Powell? The guard ? Thanks, no more need for your services. “Under such a system, what is now called monetary policy would be neither necessary nor even possible.” Interest rates, on the other hand, would similarly be determined by the market. Free exchange of currencies would also be more desirable and applicable “than the utopian project of creating a new European currency, which would ultimately only have the effect of further entrenching the sole source of all monetary scourges, namely the monopoly of issue and control money by the state. The Euro just has to behave…

The Bitcoin Remedy

“I think we can do a lot better than gold has ever done”. Friedrich, Satoshi heard you. He created Bitcoin, limited to 21 million copies. This ceiling will be reached in 2140. “Nakamoto’s real eureka is to have invented the first currency whose money supply is constant”, recalls Yves Choueifaty. The quantity of money which is, according to Friedrich, the “key determinant of its value”. And the Austrian warns us: “A change of such magnitude as the one considered here could initially give rise to a great deal of uncertainty and confusion.”

“Nakamoto’s real eureka is to have invented the first currency whose money supply is constant”

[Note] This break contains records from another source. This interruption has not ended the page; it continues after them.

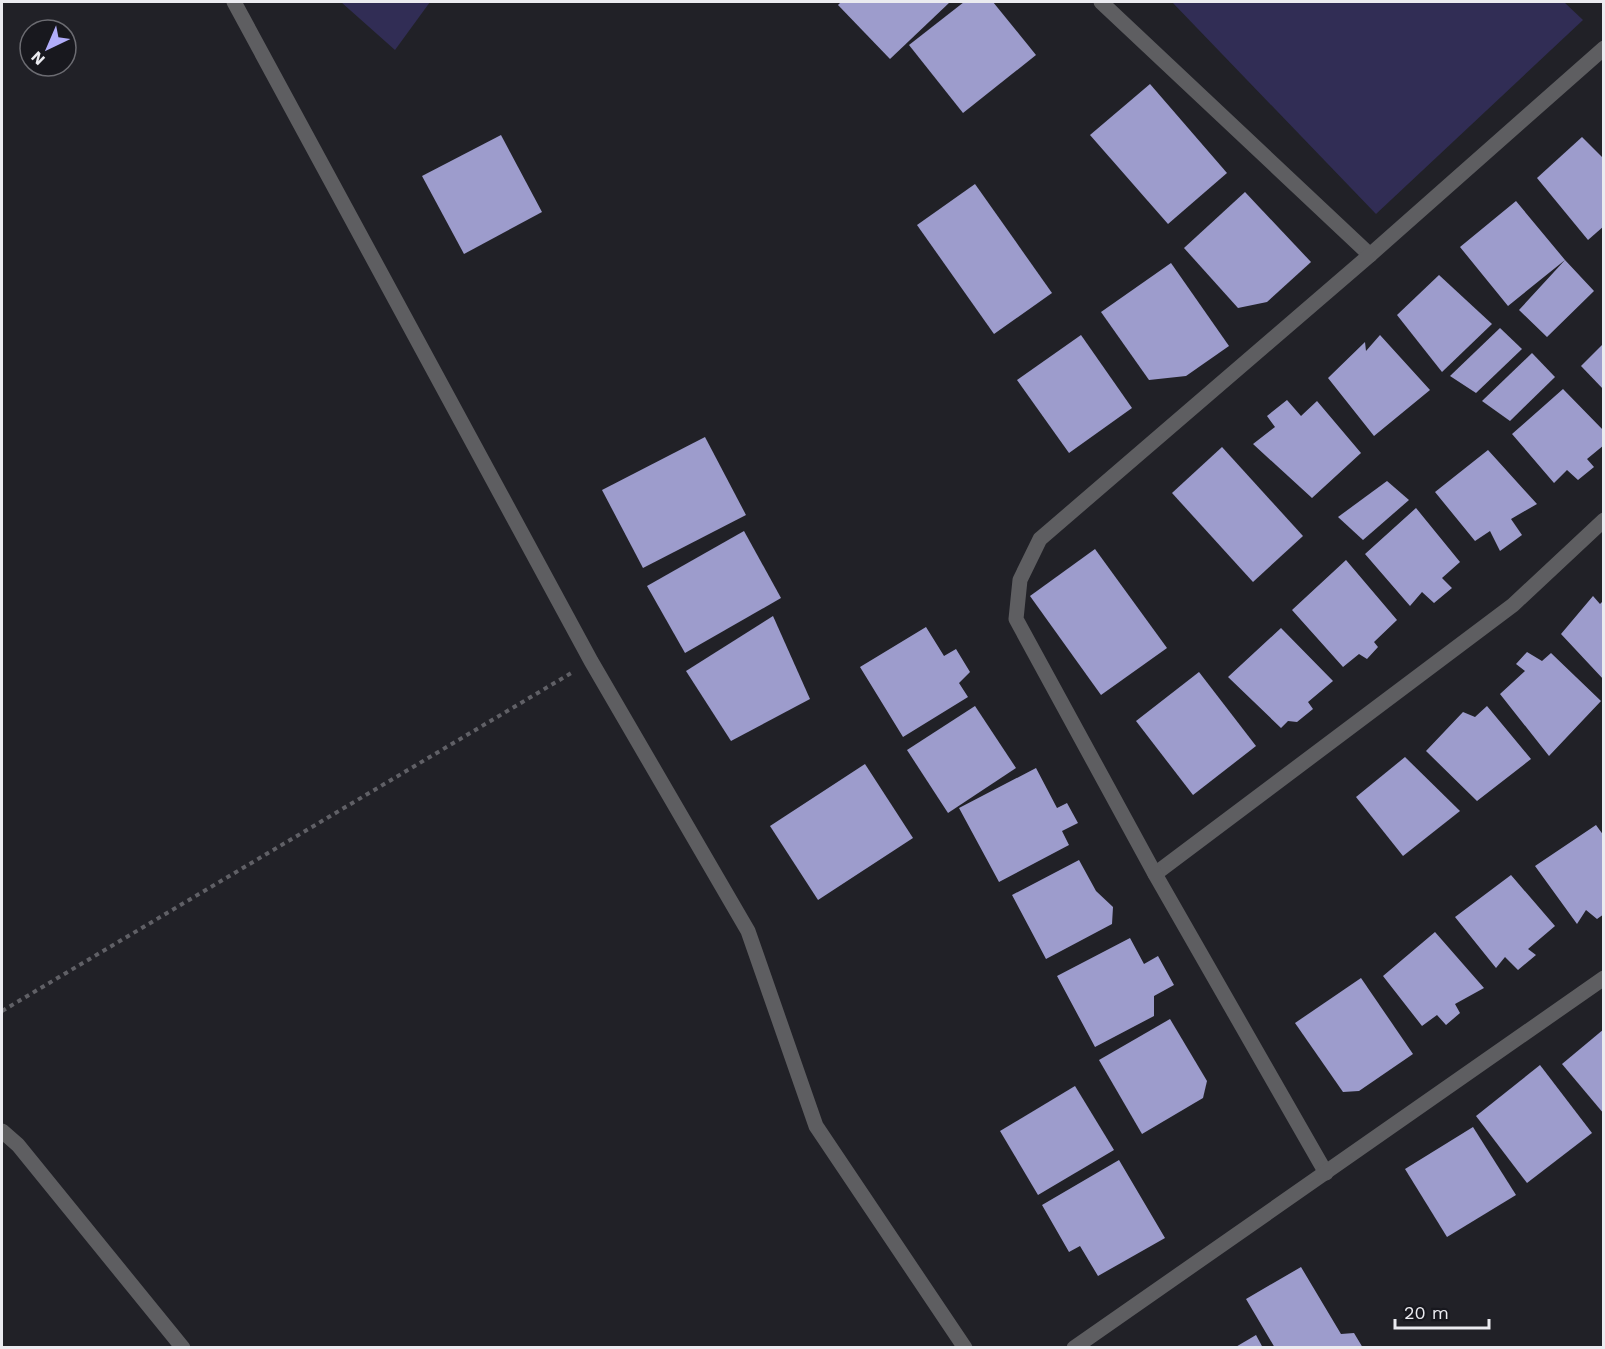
<svg xmlns="http://www.w3.org/2000/svg" width="1605" height="1349" font-family="'Work Sans',sans-serif">
<style>
.green{fill:#312d55}
.building{fill:#9d9ccc}
.lines{fill:none;stroke-linecap:round;stroke-linejoin:round}
.path{stroke:#606066;stroke-width:4;stroke-dasharray:4.5 4.5;stroke-linecap:butt}
.street{stroke:#5e5e61;stroke-width:15}
</style>
<rect width="100%" height="100%" fill="#212127"/>
<!-- green -->
<g class="green">
<path d="M 341,2 L 430,2 L 395,50 Z"/>
<path d="M 1172,2 L 1564,2 L 1583,20 L 1376,214 Z"/>
</g>
<!-- building -->
<g class="building">
<path d="M 841,2 L 950,2 L 890,59 L 838,5 Z"/>
<path d="M 964,2 L 993,2 L 1036,55 L 963,113 L 909,45 Z"/>
<path d="M 1150,84 L 1227,173 L 1168,224 L 1090,135 Z"/>
<path d="M 501,135 L 542,212 L 464,254 L 422,176 Z"/>
<path d="M 1582,137 L 1604,159 L 1604,226 L 1588,240 L 1537,178 Z"/>
<path d="M 975,184 L 1052,293 L 994,334 L 917,225 Z"/>
<path d="M 1245,192 L 1311,262 L 1267,302 L 1238,308 L 1184,248 Z"/>
<path d="M 1516,201 L 1565,260 L 1594,291 L 1547,337 L 1519,310 L 1565,260 L 1508,306 L 1460,247 Z"/>
<path d="M 1171,263 L 1229,346 L 1186,376 L 1149,380 L 1101,312 Z"/>
<path d="M 1439,275 L 1492,324 L 1442,372 L 1397,315 Z"/>
<path d="M 1500,328 L 1522,349 L 1476,393 L 1450,376 Z"/>
<path d="M 1081,335 L 1132,408 L 1069,453 L 1017,380 Z"/>
<path d="M 1380,335 L 1430,390 L 1374,436 L 1328,378 L 1365,342 L 1366,351 Z"/>
<path d="M 1604,343 L 1604,390 L 1581,366 Z"/>
<path d="M 1532,353 L 1555,377 L 1510,421 L 1482,401 Z"/>
<path d="M 1563,389 L 1604,431 L 1604,445 L 1587,459 L 1594,467 L 1578,480 L 1567,470 L 1554,483 L 1512,434 Z"/>
<path d="M 1287,400 L 1301,416 L 1317,401 L 1361,453 L 1312,498 L 1253,444 L 1275,427 L 1267,416 Z"/>
<path d="M 705,437 L 746,515 L 643,568 L 602,490 Z"/>
<path d="M 1222,447 L 1303,536 L 1253,582 L 1172,493 Z"/>
<path d="M 1488,450 L 1537,504 L 1511,519 L 1522,535 L 1500,551 L 1490,531 L 1475,541 L 1435,492 Z"/>
<path d="M 1387,481 L 1409,500 L 1363,540 L 1338,517 Z"/>
<path d="M 1416,508 L 1460,562 L 1442,578 L 1452,588 L 1434,603 L 1422,592 L 1410,606 L 1365,554 Z"/>
<path d="M 744,531 L 781,598 L 685,653 L 647,586 Z"/>
<path d="M 1095,549 L 1167,648 L 1101,695 L 1030,596 Z"/>
<path d="M 1346,560 L 1397,620 L 1374,642 L 1378,647 L 1367,659 L 1359,654 L 1343,667 L 1292,610 Z"/>
<path d="M 1593,596 L 1600,604 L 1604,600 L 1604,680 L 1561,634 Z"/>
<path d="M 773,616 L 810,699 L 731,741 L 686,671 Z"/>
<path d="M 926,627 L 944,656 L 956,649 L 970,672 L 959,683 L 968,697 L 903,737 L 860,667 Z"/>
<path d="M 1281,628 L 1333,681 L 1308,702 L 1313,709 L 1297,722 L 1288,721 L 1281,728 L 1228,677 Z"/>
<path d="M 1527,652 L 1542,661 L 1551,653 L 1601,701 L 1549,756 L 1500,694 L 1525,671 L 1516,664 Z"/>
<path d="M 1199,672 L 1256,746 L 1193,795 L 1136,721 Z"/>
<path d="M 975,706 L 1016,768 L 948,813 L 907,750 Z"/>
<path d="M 1487,706 L 1531,759 L 1477,801 L 1426,751 L 1463,712 L 1475,717 Z"/>
<path d="M 1405,757 L 1460,811 L 1403,856 L 1356,797 Z"/>
<path d="M 865,764 L 913,838 L 818,900 L 770,826 Z"/>
<path d="M 1036,768 L 1057,808 L 1067,803 L 1078,823 L 1062,831 L 1069,845 L 999,882 L 959,808 Z"/>
<path d="M 1596,825 L 1604,836 L 1604,893 L 1602,893 L 1604,895 L 1604,914 L 1597,919 L 1586,910 L 1577,924 L 1535,866 Z"/>
<path d="M 1079,860 L 1096,891 L 1113,907 L 1112,924 L 1046,959 L 1012,895 Z"/>
<path d="M 1511,875 L 1555,926 L 1528,949 L 1536,955 L 1518,970 L 1505,957 L 1496,968 L 1455,917 Z"/>
<path d="M 1435,932 L 1484,988 L 1455,1004 L 1460,1013 L 1446,1025 L 1437,1015 L 1422,1026 L 1383,976 Z"/>
<path d="M 1130,938 L 1144,964 L 1158,956 L 1174,985 L 1154,996 L 1154,1016 L 1095,1047 L 1057,976 Z"/>
<path d="M 1361,978 L 1413,1054 L 1359,1091 L 1343,1092 L 1295,1023 Z"/>
<path d="M 1170,1019 L 1207,1081 L 1203,1098 L 1142,1134 L 1099,1060 Z"/>
<path d="M 1604,1029 L 1604,1114 L 1562,1064 Z"/>
<path d="M 1540,1065 L 1592,1133 L 1527,1183 L 1476,1116 Z"/>
<path d="M 1075,1086 L 1114,1150 L 1038,1195 L 1000,1131 Z"/>
<path d="M 1473,1127 L 1516,1195 L 1447,1237 L 1405,1169 Z"/>
<path d="M 1119,1160 L 1165,1238 L 1098,1276 L 1080,1246 L 1069,1252 L 1042,1205 Z"/>
<path d="M 1301,1267 L 1341,1334 L 1354,1333 L 1363,1348 L 1275,1348 L 1246,1299 Z"/>
<path d="M 1256,1335 L 1263,1348 L 1234,1348 Z"/>
</g>
<g class="lines">
<!-- path -->
<path class="path" d="M 2,1011 L 573,672"/>
<!-- street -->
<g class="street">
<path d="M 234,2 L 591,661 L 748,931 L 816,1126 L 965,1348"/>
<path d="M 1101,2 L 1370,255"/>
<path d="M 1155,874 L 1513,605 L 1604,520"/>
<path d="M 2,1131 L 18,1145 L 183,1348"/>
<path d="M 1326,1173 L 1155,874 L 1016,619 L 1020,580 L 1040,539 L 1370,255 L 1604,48"/>
<path d="M 1074,1348 L 1604,978"/>
</g>
</g>
<!-- border -->
<rect width="1605" height="1349" fill="none" stroke="#ebebf0" stroke-width="6"/>
<!-- north arrow -->
<g transform="translate(48 48) rotate(224)"><circle r="28" fill="#18181e" stroke="#6c6c72" stroke-width="1.5"/>
<path d="M0-4.5L10 22L0 15L-10 22Z" fill="#b1adfa"/>
<text y="-9" font-size="16" font-weight="bold" text-anchor="middle" fill="#ebebf0">N</text>
</g>
<!-- scale -->
<path d="M1395 1319v9h94v-9" fill="none" stroke="#ebebf0" stroke-width="3"/>
<text x="1404" y="1319" font-size="18" fill="#ebebf0" stroke="#18181e" stroke-width="4.5" paint-order="stroke">20 m</text>
</svg>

So much so that, seeing their power threatened, governments hasten, claiming to want to protect the people, to control, to regulate, to padlock. “And everyone knows for a fact that if such a private experiment were about to succeed, governments would soon step in to stop it.” Hayek is not fooled. “The older generation of bankers will probably be totally unable to imagine how the new system might operate, and therefore almost unanimous in rejecting it.” Needless to say, even though Hayek talks about currency competition, one cannot help but think of Bitcoin and see his words as prophecy. However, as rightly pointed out Adam Tebble, a professor of political theory at King’s College, Bitcoin takes decentralization a step further than Hayek ever envisioned. The blockchain is indeed independent of any organization, of any private entity.

Strong barriers

Hayek indicates the way to follow on the last page of the book: “What we need now is a Free Money Movement. […] A greater understanding of the superficially invisible effects of inflation will be required to bring about the abolition of harmful government prerogatives in monetary matters. There is therefore an immense work of education to be accomplished, before we can hope to free ourselves from the most serious threat, inherent in the present monetary institutions, for social peace and continued prosperity.

“Freeing us from the gravest threat, inherent in present monetary institutions, to social peace and continued prosperity”

Before ending with: “What is now urgently required is not the construction of a new system but the speedy removal of all legal obstacles which have for two thousand years blocked the way to evolution enabling us to achieve the beneficial results which we cannot fully predict today.”

Any seizure of a supra entity on the currency is, for Hayek, destructive. “I don’t believe we’ll have good money until we take it out of government hands,” he says in a interview given at the University of Friborg in 1984. “We cannot violently remove it from the hands of the government. All we can do is sneak in something they can’t stop.”

And for the anecdote, we thank the Ministry of Economy, Finance and Industrial and Digital Sovereignty – hats off to the communication team for this concise name – of wrongly educating us about Hayekby making companies bear the hat of state monetary laxity: “This allows companies to borrow recklessly without taking sufficient account of real consumer demand. This lag leads to price increases in an attempt to compensate for unprofitable investments.